## RAW DATA
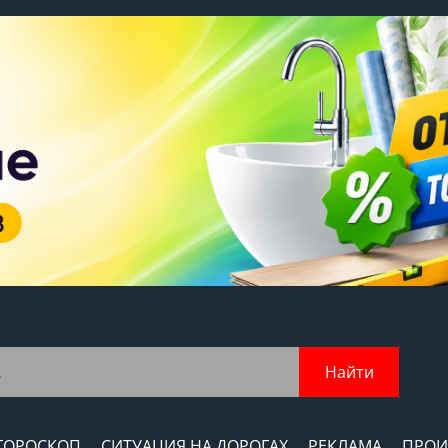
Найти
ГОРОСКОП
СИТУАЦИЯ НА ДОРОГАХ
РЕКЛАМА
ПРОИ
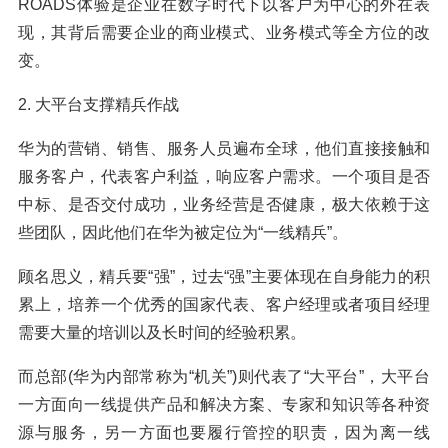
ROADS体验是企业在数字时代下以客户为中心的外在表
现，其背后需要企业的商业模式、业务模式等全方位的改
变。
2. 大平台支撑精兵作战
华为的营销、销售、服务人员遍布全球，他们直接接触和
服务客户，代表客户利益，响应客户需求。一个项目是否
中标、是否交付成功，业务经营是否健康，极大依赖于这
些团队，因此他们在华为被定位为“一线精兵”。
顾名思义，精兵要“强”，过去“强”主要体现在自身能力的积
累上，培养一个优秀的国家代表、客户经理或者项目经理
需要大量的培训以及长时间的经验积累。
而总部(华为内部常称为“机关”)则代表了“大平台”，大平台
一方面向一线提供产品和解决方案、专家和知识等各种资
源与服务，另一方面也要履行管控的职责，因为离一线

## TASK ITEM
Above are records to transcribe exactly; leave their pictures out.

## TASK RESULT
Найти
ГОРОСКОП
СИТУАЦИЯ НА ДОРОГАХ
РЕКЛАМА
ПРОИ
ROADS体验是企业在数字时代下以客户为中心的外在表
现，其背后需要企业的商业模式、业务模式等全方位的改
变。
2. 大平台支撑精兵作战
华为的营销、销售、服务人员遍布全球，他们直接接触和
服务客户，代表客户利益，响应客户需求。一个项目是否
中标、是否交付成功，业务经营是否健康，极大依赖于这
些团队，因此他们在华为被定位为“一线精兵”。
顾名思义，精兵要“强”，过去“强”主要体现在自身能力的积
累上，培养一个优秀的国家代表、客户经理或者项目经理
需要大量的培训以及长时间的经验积累。
而总部(华为内部常称为“机关”)则代表了“大平台”，大平台
一方面向一线提供产品和解决方案、专家和知识等各种资
源与服务，另一方面也要履行管控的职责，因为离一线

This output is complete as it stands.